• Data provided
----------

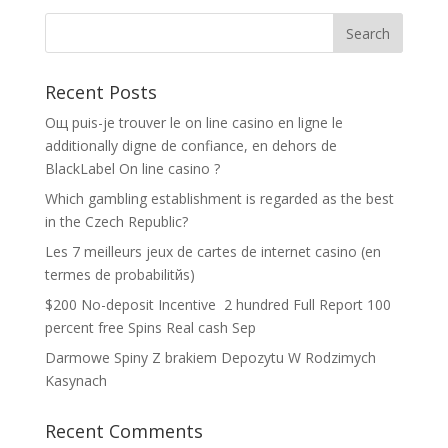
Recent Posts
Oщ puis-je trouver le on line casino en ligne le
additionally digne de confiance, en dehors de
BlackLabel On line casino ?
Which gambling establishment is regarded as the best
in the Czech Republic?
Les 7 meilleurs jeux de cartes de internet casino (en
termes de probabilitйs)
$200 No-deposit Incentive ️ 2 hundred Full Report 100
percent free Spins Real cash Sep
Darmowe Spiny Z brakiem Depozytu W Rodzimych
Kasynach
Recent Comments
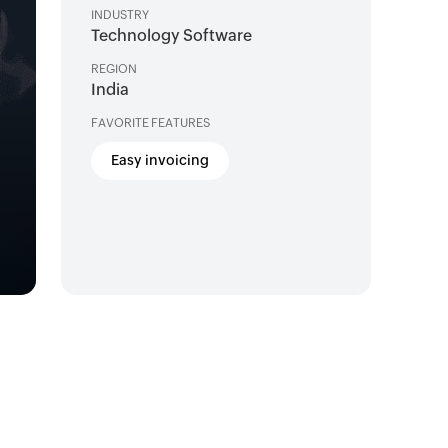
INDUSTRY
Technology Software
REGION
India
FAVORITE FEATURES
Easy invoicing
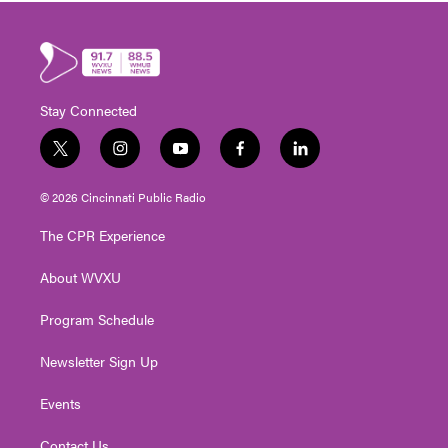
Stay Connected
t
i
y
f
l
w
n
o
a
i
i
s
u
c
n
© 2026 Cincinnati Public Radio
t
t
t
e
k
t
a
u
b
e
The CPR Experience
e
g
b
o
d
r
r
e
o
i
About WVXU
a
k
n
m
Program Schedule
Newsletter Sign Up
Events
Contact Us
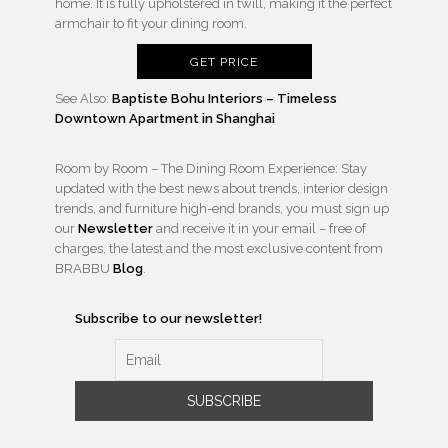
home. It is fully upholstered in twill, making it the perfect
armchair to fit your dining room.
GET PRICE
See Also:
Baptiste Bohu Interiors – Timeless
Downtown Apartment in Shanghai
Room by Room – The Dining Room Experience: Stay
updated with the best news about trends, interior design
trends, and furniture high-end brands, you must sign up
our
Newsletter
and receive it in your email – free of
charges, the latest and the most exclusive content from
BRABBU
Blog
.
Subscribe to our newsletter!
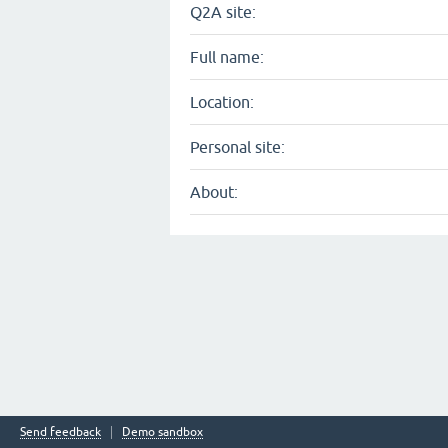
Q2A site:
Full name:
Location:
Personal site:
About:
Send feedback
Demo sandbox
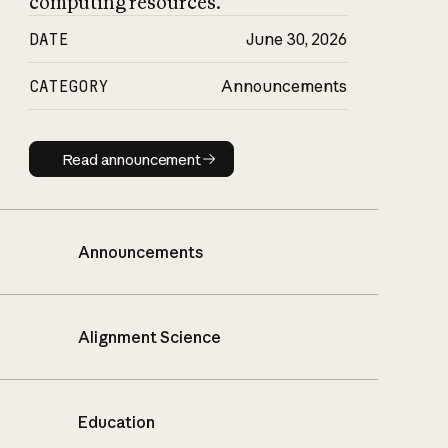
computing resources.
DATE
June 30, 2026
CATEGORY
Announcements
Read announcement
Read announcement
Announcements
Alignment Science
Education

----------

• Job item
Your answer must be the records above, word for word, with no pictures.

• Task solution
Recent Posts
Oщ puis-je trouver le on line casino en ligne le
additionally digne de confiance, en dehors de
BlackLabel On line casino ?
Which gambling establishment is regarded as the best
in the Czech Republic?
Les 7 meilleurs jeux de cartes de internet casino (en
termes de probabilitйs)
$200 No-deposit Incentive ️ 2 hundred Full Report 100
percent free Spins Real cash Sep
Darmowe Spiny Z brakiem Depozytu W Rodzimych
Kasynach
Recent Comments
INDUSTRY
Technology Software
REGION
India
FAVORITE FEATURES
Easy invoicing
Stay Connected
t
i
y
f
l
w
n
o
a
i
i
s
u
c
n
© 2026 Cincinnati Public Radio
t
t
t
e
k
t
a
u
b
e
The CPR Experience
e
g
b
o
d
r
r
e
o
i
About WVXU
a
k
n
m
Program Schedule
Newsletter Sign Up
Events
Contact Us
home. It is fully upholstered in twill, making it the perfect
armchair to fit your dining room.
GET PRICE
See Also:
Baptiste Bohu Interiors – Timeless
Downtown Apartment in Shanghai
Room by Room – The Dining Room Experience: Stay
updated with the best news about trends, interior design
trends, and furniture high-end brands, you must sign up
our
Newsletter
and receive it in your email – free of
charges, the latest and the most exclusive content from
BRABBU
Blog
.
Subscribe to our newsletter!
Q2A site:
Full name:
Location:
Personal site:
About:
Send feedback
Demo sandbox
computing resources.
DATE
June 30, 2026
CATEGORY
Announcements
Read announcement
Read announcement
Announcements
Alignment Science
Education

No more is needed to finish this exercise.